Und was war es anders, da Adam wolte GOtt gleich werden als daß er etwas wolte, daß doch schlechterdings unmöglich ist? Es ist aber ausser Zweifel, daß Adam darinnen Freyheit bewiesen, sonst hätte er keine so erschreckliche Sünde begangen, die ihm und allen seinen Nachkommen zur Verdammniß zugerechnet werden können.
 
 
So kan man auch nach der Vollkommenheit in der Heiligung streben, ob sie gleich in dieser Welt unmöglich zuerreichen ist. u.s.f.
Friedrich Wagners Versuch von der Freyheit des Willens …
  In der heiligen Schrifft finden wir gleichfalls eine gedoppelte Unmöglichkeit. Eine ist eine unbedingte: die andere begreifft in sich gewisses Ziel und Maaß. Die unbedingte hält einen wahren Wiederspruch in sich, z.E. es ist unmöglich, daß der Mensch des HErrn Hand entfliehen möge, Weißh. XVII, 15.
  Es ist unmöglich daß GOtt lüge.  
  Die bedingte aber ist diese, daß zwar die Ursache wohl so viel Kräffte gehabt hätte, als eine gewisse Würckung erfordert: allein dieses Vermögen ist durch etwas darzwischen gekommenes so geschwächt worden, daß bereits die Würckung nicht mehr daraus erfolgen kan, als z.E. Wenn der Mensch in dem Stande der Vollkommenheit verblieben wäre, so hätte er wohl können durch das Gesetze ewig gerecht und seelig werden.

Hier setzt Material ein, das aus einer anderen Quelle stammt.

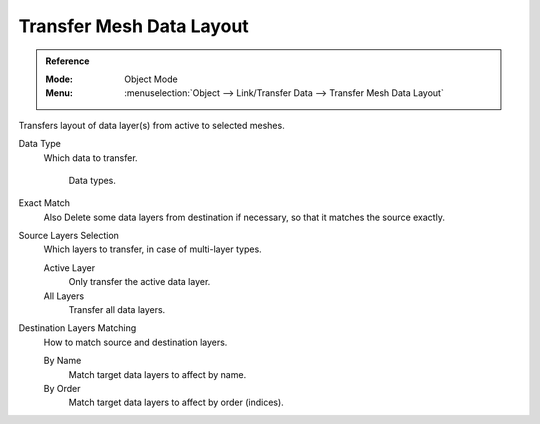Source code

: .. _bpy.ops.object.datalayout_transfer:

*************************
Transfer Mesh Data Layout
*************************

.. admonition:: Reference
   :class: refbox

   :Mode:      Object Mode
   :Menu:      :menuselection:`Object --> Link/Transfer Data --> Transfer Mesh Data Layout`

Transfers layout of data layer(s) from active to selected meshes.

Data Type
   Which data to transfer.

   .. figure:: /images/scene-layout_object_editing_link-transfer_transfer-mesh-data_menu.png

      Data types.

Exact Match
   Also Delete some data layers from destination if necessary, so that it matches the source exactly.
Source Layers Selection
   Which layers to transfer, in case of multi-layer types.

   Active Layer
      Only transfer the active data layer.
   All Layers
      Transfer all data layers.

Destination Layers Matching
   How to match source and destination layers.

   By Name
      Match target data layers to affect by name.
   By Order
      Match target data layers to affect by order (indices).

.. seealso::

   :doc:`Data Transfer Modifier </modeling/modifiers/modify/data_transfer>`
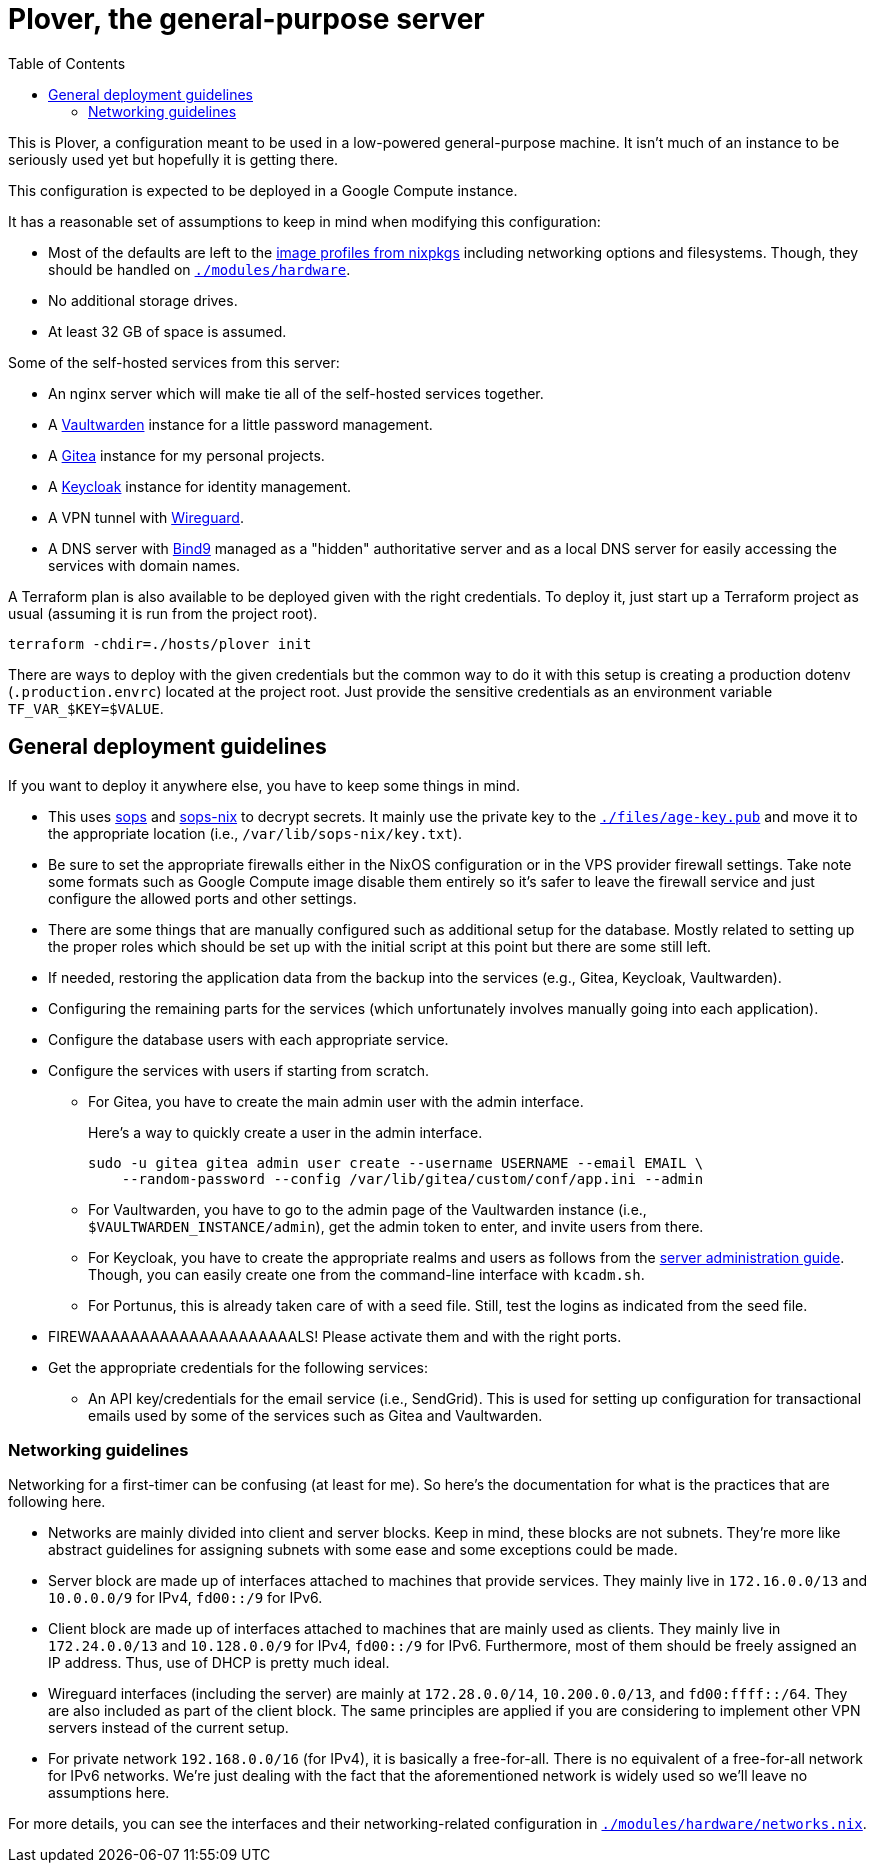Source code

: = Plover, the general-purpose server
:toc:
:nixos-infect-commit: bca605ce2c91bc4d79bf8afaa4e7ee4fee9563d4

This is Plover, a configuration meant to be used in a low-powered general-purpose machine.
It isn't much of an instance to be seriously used yet but hopefully it is getting there.

This configuration is expected to be deployed in a Google Compute instance.

It has a reasonable set of assumptions to keep in mind when modifying this configuration:

- Most of the defaults are left to the link:https://github.com/NixOS/nixpkgs/tree/f92201f46109aabbbf41b8dc24bb9d342eb93a35/nixos/modules/virtualisation[image profiles from nixpkgs] including networking options and filesystems.
Though, they should be handled on link:./modules/hardware[`./modules/hardware`].

- No additional storage drives.

- At least 32 GB of space is assumed.

Some of the self-hosted services from this server:

* An nginx server which will make tie all of the self-hosted services together.
* A link:https://github.com/dani-garcia/vaultwarden[Vaultwarden] instance for a little password management.
* A link:https://gitea.io/[Gitea] instance for my personal projects.
* A link:https://www.keycloak.org/[Keycloak] instance for identity management.
* A VPN tunnel with link:https://www.wireguard.com/[Wireguard].
* A DNS server with link:https://www.isc.org/bind/[Bind9] managed as a "hidden" authoritative server and as a local DNS server for easily accessing the services with domain names.

A Terraform plan is also available to be deployed given with the right credentials.
To deploy it, just start up a Terraform project as usual (assuming it is run from the project root).

[source, shell]
----
terraform -chdir=./hosts/plover init
----

There are ways to deploy with the given credentials but the common way to do it with this setup is creating a production dotenv (`.production.envrc`) located at the project root.
Just provide the sensitive credentials as an environment variable `TF_VAR_$KEY=$VALUE`.




[#general-deployment-guidelines]
== General deployment guidelines

If you want to deploy it anywhere else, you have to keep some things in mind.

* This uses link:https://github.com/mozilla/sops[sops] and link:https://github.com/Mic92/sops-nix[sops-nix] to decrypt secrets.
It mainly use the private key to the link:./files/age-key.pub[`./files/age-key.pub`] and move it to the appropriate location (i.e., `/var/lib/sops-nix/key.txt`).

* Be sure to set the appropriate firewalls either in the NixOS configuration or in the VPS provider firewall settings.
Take note some formats such as Google Compute image disable them entirely so it's safer to leave the firewall service and just configure the allowed ports and other settings.

* There are some things that are manually configured such as additional setup for the database.
Mostly related to setting up the proper roles which should be set up with the initial script at this point but there are some still left.

* If needed, restoring the application data from the backup into the services (e.g., Gitea, Keycloak, Vaultwarden).

* Configuring the remaining parts for the services (which unfortunately involves manually going into each application).

* Configure the database users with each appropriate service.

* Configure the services with users if starting from scratch.

** For Gitea, you have to create the main admin user with the admin interface.
+
--
Here's a way to quickly create a user in the admin interface.

[source, shell]
----
sudo -u gitea gitea admin user create --username USERNAME --email EMAIL \
    --random-password --config /var/lib/gitea/custom/conf/app.ini --admin
----
--

** For Vaultwarden, you have to go to the admin page of the Vaultwarden instance (i.e., `$VAULTWARDEN_INSTANCE/admin`), get the admin token to enter, and invite users from there.

** For Keycloak, you have to create the appropriate realms and users as follows from the link:https://www.keycloak.org/docs/20.0.2/server_admin/index.html[server administration guide].
Though, you can easily create one from the command-line interface with `kcadm.sh`.

** For Portunus, this is already taken care of with a seed file.
Still, test the logins as indicated from the seed file.

* FIREWAAAAAAAAAAAAAAAAAAAAALS!
Please activate them and with the right ports.

* Get the appropriate credentials for the following services:

** An API key/credentials for the email service (i.e., SendGrid).
This is used for setting up configuration for transactional emails used by some of the services such as Gitea and Vaultwarden.


=== Networking guidelines

Networking for a first-timer can be confusing (at least for me).
So here's the documentation for what is the practices that are following here.

* Networks are mainly divided into client and server blocks.
Keep in mind, these blocks are not subnets.
They're more like abstract guidelines for assigning subnets with some ease and some exceptions could be made.

* Server block are made up of interfaces attached to machines that provide services.
They mainly live in `172.16.0.0/13` and `10.0.0.0/9` for IPv4, `fd00::/9` for IPv6.

* Client block are made up of interfaces attached to machines that are mainly used as clients.
They mainly live in `172.24.0.0/13` and `10.128.0.0/9` for IPv4, `fd00::/9` for IPv6.
Furthermore, most of them should be freely assigned an IP address.
Thus, use of DHCP is pretty much ideal.

* Wireguard interfaces (including the server) are mainly at `172.28.0.0/14`, `10.200.0.0/13`, and `fd00:ffff::/64`.
They are also included as part of the client block.
The same principles are applied if you are considering to implement other VPN servers instead of the current setup.

* For private network `192.168.0.0/16` (for IPv4), it is basically a free-for-all.
There is no equivalent of a free-for-all network for IPv6 networks.
We're just dealing with the fact that the aforementioned network is widely used so we'll leave no assumptions here.

For more details, you can see the interfaces and their networking-related configuration in link:./modules/hardware/networks.nix[`./modules/hardware/networks.nix`].
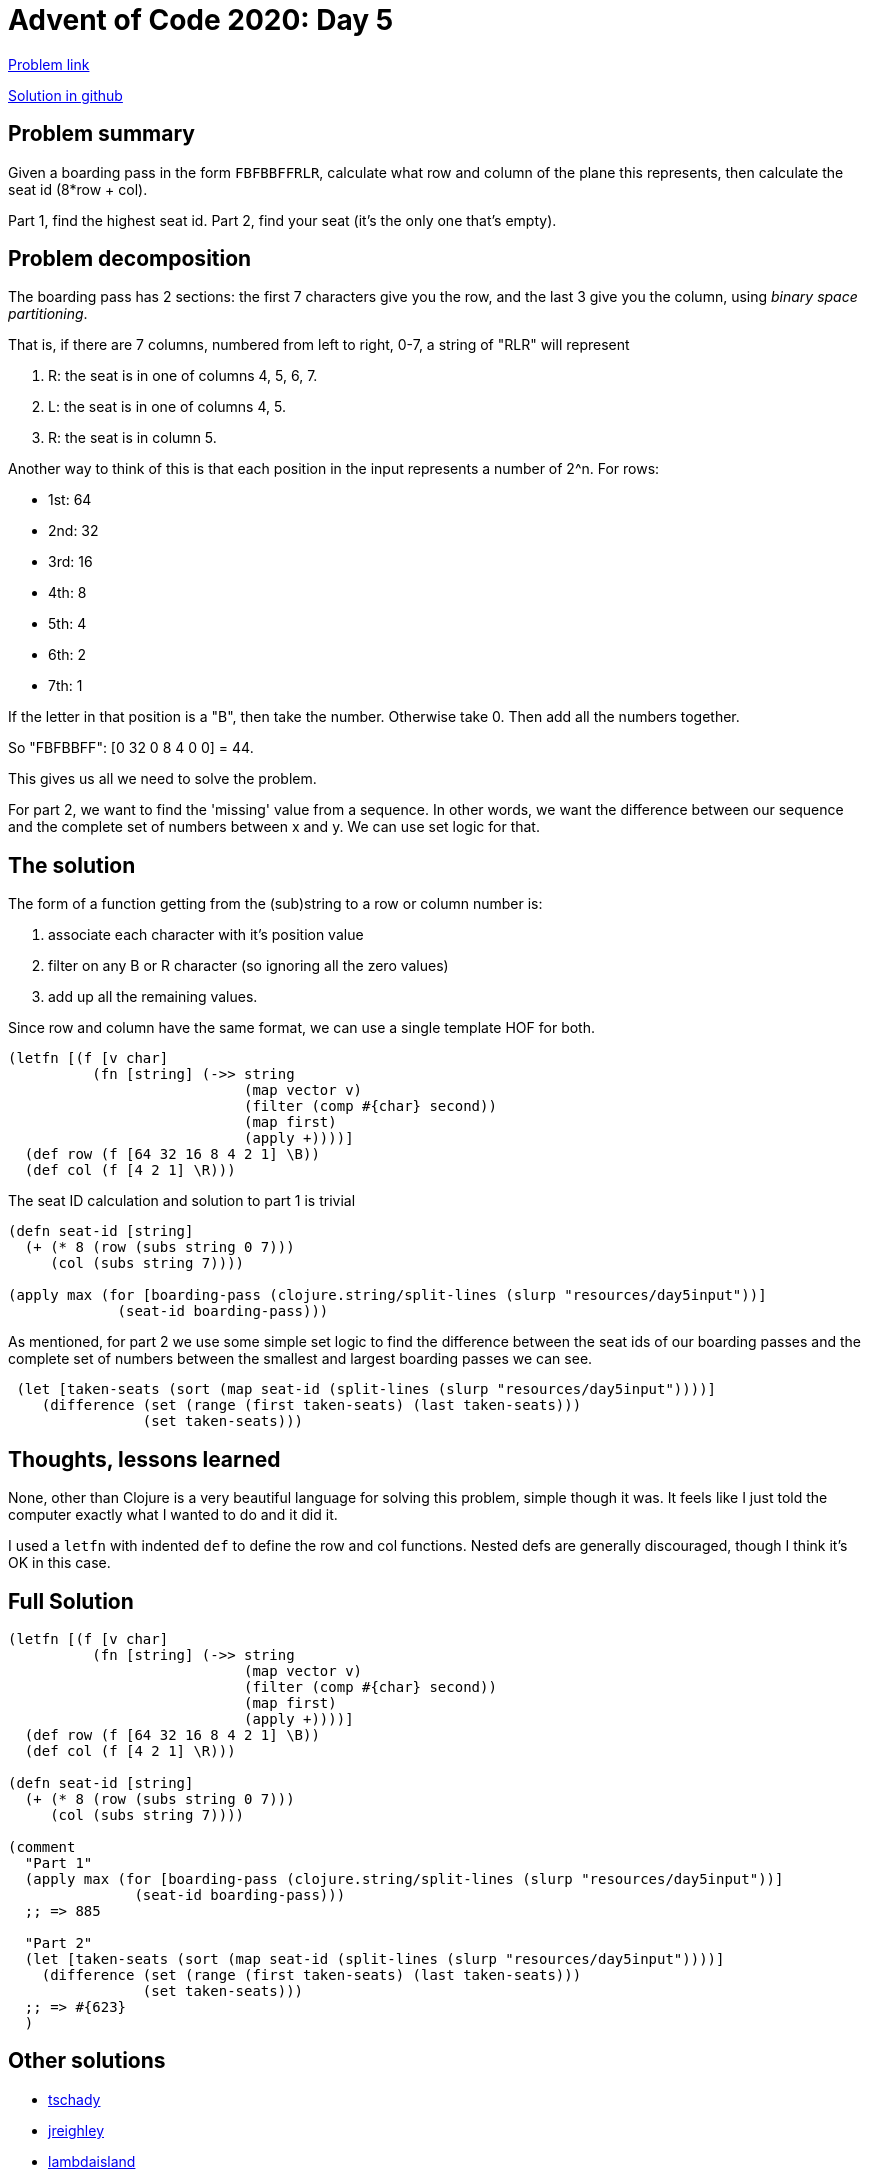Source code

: = Advent of Code 2020: Day 5

https://adventofcode.com/2020/day/5[Problem link]

https://github.com/RedPenguin101/aoc2020/blob/main/day5.clj[Solution in github]

== Problem summary

Given a boarding pass in the form `FBFBBFFRLR`, calculate what row and column of the plane this represents, then calculate the seat id (8*row + col).

Part 1, find the highest seat id. Part 2, find your seat (it's the only one that's empty). 

== Problem decomposition

The boarding pass has 2 sections: the first 7 characters give you the row, and the last 3 give you the column, using _binary space partitioning_.

That is, if there are 7 columns, numbered from left to right, 0-7, a string of "RLR" will represent

. R: the seat is in one of columns 4, 5, 6, 7.
. L: the seat is in one of columns 4, 5.
. R: the seat is in column 5.

Another way to think of this is that each position in the input represents a number of 2^n. For rows:

* 1st: 64
* 2nd: 32
* 3rd: 16
* 4th: 8
* 5th: 4
* 6th: 2
* 7th: 1

If the letter in that position is a "B", then take the number. Otherwise take 0. Then add all the numbers together.

So "FBFBBFF": [0 32 0 8 4 0 0] = 44.

This gives us all we need to solve the problem.

For part 2, we want to find the 'missing' value from a sequence. In other words, we want the difference between our sequence and the complete set of numbers between x and y. We can use set logic for that. 

== The solution

The form of a function getting from the (sub)string to a row or column number is:

. associate each character with it's position value
. filter on any B or R character (so ignoring all the zero values)
. add up all the remaining values.

Since row and column have the same format, we can use a single template HOF for both.

[source,clojure]
----
(letfn [(f [v char]
          (fn [string] (->> string
                            (map vector v)
                            (filter (comp #{char} second))
                            (map first)
                            (apply +))))]
  (def row (f [64 32 16 8 4 2 1] \B))
  (def col (f [4 2 1] \R)))
----

The seat ID calculation and solution to part 1 is trivial

[source,clojure]
----
(defn seat-id [string]
  (+ (* 8 (row (subs string 0 7)))
     (col (subs string 7))))

(apply max (for [boarding-pass (clojure.string/split-lines (slurp "resources/day5input"))]
             (seat-id boarding-pass)))
----

As mentioned, for part 2 we use some simple set logic to find the difference between the seat ids of our boarding passes and the complete set of numbers between the smallest and largest boarding passes we can see.

[source,clojure]
----
 (let [taken-seats (sort (map seat-id (split-lines (slurp "resources/day5input"))))]
    (difference (set (range (first taken-seats) (last taken-seats)))
                (set taken-seats)))
----

== Thoughts, lessons learned

None, other than Clojure is a very beautiful language for solving this problem, simple though it was. It feels like I just told the computer exactly what I wanted to do and it did it.

I used a `letfn` with indented `def` to define the row and col functions. Nested defs are generally discouraged, though I think it's OK in this case.

== Full Solution

[source,clojure]
----
(letfn [(f [v char]
          (fn [string] (->> string
                            (map vector v)
                            (filter (comp #{char} second))
                            (map first)
                            (apply +))))]
  (def row (f [64 32 16 8 4 2 1] \B))
  (def col (f [4 2 1] \R)))

(defn seat-id [string]
  (+ (* 8 (row (subs string 0 7)))
     (col (subs string 7))))

(comment
  "Part 1"
  (apply max (for [boarding-pass (clojure.string/split-lines (slurp "resources/day5input"))]
               (seat-id boarding-pass)))
  ;; => 885

  "Part 2"
  (let [taken-seats (sort (map seat-id (split-lines (slurp "resources/day5input"))))]
    (difference (set (range (first taken-seats) (last taken-seats)))
                (set taken-seats)))
  ;; => #{623}
  )
----

== Other solutions

* https://github.com/tschady/advent-of-code/blob/master/src/aoc/2020/d05.clj[tschady]
* https://github.com/jreighley/aoc2020/blob/master/src/day5.clj[jreighley]
* https://github.com/lambdaisland/aoc_2020/blob/main/src/lambdaisland/aoc_2020/puzzle05.clj[lambdaisland]
* https://github.com/ocisly/advent2020/blob/94b52d8bb63865a8ace75f34226f6acb390c69ef/day-5.clj[ocisly]
* https://github.com/rjray/advent-2020-clojure/blob/master/src/advent_of_code/day05bis.clj[rjray]
* https://github.com/zelark/AoC-2020/blob/3cc64ff25278f82d262c4c32c2eec4268c0997a5/src/zelark/aoc_2020/day_05.clj[zelark]
* https://github.com/green-coder/advent-of-code-2020/blob/master/src/aoc/day_5.clj[green-coder]
* https://github.com/nbardiuk/adventofcode/blob/master/2020/src/day05.clj[nbardiuk]
* https://github.com/transducer/adventofcode/blob/master/src/adventofcode/2020/day5.clj[transducer]

There were a few tricks here around binary parsing that I didn't know.

For example from `tschady`:

[source,clojure]
----
(defn seat-id [seat-map]
  (let [binary-str (apply str (map {\B 1, \F 0, \R 1, \L 0} seat-map))]
    (Integer/parseInt binary-str 2)))
----

You use `parseInt` to parse a string like "10101010", with the optional 3rd arg `2` (binary), and it will return 170 (the decimal representation of 10101010).

Because the seat-id formula is `8*r + c`, you can skip the step of calculating rows and columns independently, and apply this to the 'full' input string. Instead of using the mapping of `[64 32 16 ,,,]` for row and `[4 2 1]` for col, you can just use `[512 256 128 64 ,,, 4 2 1]`. Very neat!

`lambdaisland` used some bit-shifting, which frankly I don't get, but I _think_ does the same thing. I don't use Clojure for shifting bits around manually! 

[source,clojure]
----
(defn bits->num [bits]
  (reduce (fn [num bit]
            (-> num
                (bit-shift-left 1)
                (bit-or bit)))
          0
          (map chars bits)))
----

`ocisly` and a couple of others had an interesting approach for finding the position

[source,clojure]
----
(defn find-pos [low high [x & xs]]
  (if (= low high) high
    (let [mid (+ low (/ (- high low) 2))]
      (cond
        (#{\L \F} x) (recur low (int (Math/floor mid)) xs)
        (#{\R \B} x) (recur (int (Math/ceil mid)) high xs)))))

(def find-row (partial find-pos 0 127))
(def find-col (partial find-pos 0 7))
----

The algorithm here is:

. Provide a low-high range and a sequence of characters
. if low=high, return high (termination condition)
. otherwise, calculate the midpoint of high and low
. then if first value of the sequence is L or F, recur with low-(floor mid), and the tail of the sequence
. if the first value is R or B, recur with (ceil mid)-high and the tail of the sequence

So for "FBFBBFF":

. low-high is 0-127
. first loop: midpoint is 63.5, char is F, so recur with 0-63
. second loop: midpoint is 31.5, char is B, so recur with 32-63
. third loop: midpoint is 47.5, char is F, so recur with 32-47
. forth loop: midpoint is 39.5, char is B, so recur with 40-47
. fifth loop: midpoint is 43.5, char is B, so recur with 44-47
. sixth loop: midpoint is 45.5, char is F, so recur with 44-45
. seventh loop: midpoint is 44.5, char is F, so recur with 44-44
. low=high, so return 44

This is a very literal description of the process described in the problem statement, but I feel like it's rather more low level than it needs to be.

`green-coder` used `edn/read-string` to do the binary conversion.

[source,clojure]
----
(->> seating
     (drop 7)
     (take 3)
     (map {\L \0 \R \1})
     (apply str "2r")
     (edn/read-string))
----

`(->> "FBFBBFFRLR" (drop 7) (take 3) (map {\L \0 \R \1}) (apply str "2r"))` returns `2r101`.

`(edn/read-string "2r101")` returns 5.

I _think_ that "2r101" is interpreted by edn as 'a two radix (i.e. binary) representation of an integer'.

For part 2, `lamdaisland` also used the other way people used to find the missing seat. Rather than `difference`, he partitioned the sorted seats with a sliding 2-length window, and tested whether the right value was 2 greater than the left value.

[source,clojure]
----
(some (fn [[l h]]
        (when (= h (+ 2 l))
          (inc l)))
      (partition-all 2 1 (sort seat-ids)))
----

The other way I saw of doing this was `nbardiuk`:

[source,clojure]
----
(let  [ids (->> input ids set)]
    (->> (iterate inc (apply min ids))
         (drop-while ids)
         first))
----

. start with a set of the seat-ids you have
. create an infinite sequence of integers from the minimum id.
. from that infinite sequence, drop all of those values while you recognise the id
. return the first id in that sequence (i.e. the first one you don't recognise)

Nachdem aber das Gesetz durch das sündliche Fleisch geschwächet war, so ist nunmehro dem Gesetz unmöglich, das geistliche Leben zu geben, wie Paulus lehret Röm. 8, 3. und der Artickel Unmöglich (dem Gesetz) mit mehrern besaget; Also ist es auch nach dem Sünden-Fall unmöglich, daß ein Mensch aus seinen eigenen Kräfften seelig werde, wie CHristus auch zu seinen Jüngern sagt: Bey den Menschen ists unmöglich, aber bey GOtt sind alle Dinge möglich, Matth. 19, 26.
  von einer solchen bedingten Unmöglichkeit redet Paulus Ebr. XI, 6.
  Ohne Glauben ists unmöglich GOtt zugefallen.  
  Sihe übrigens auch den Artickel: Unmöglichkeit.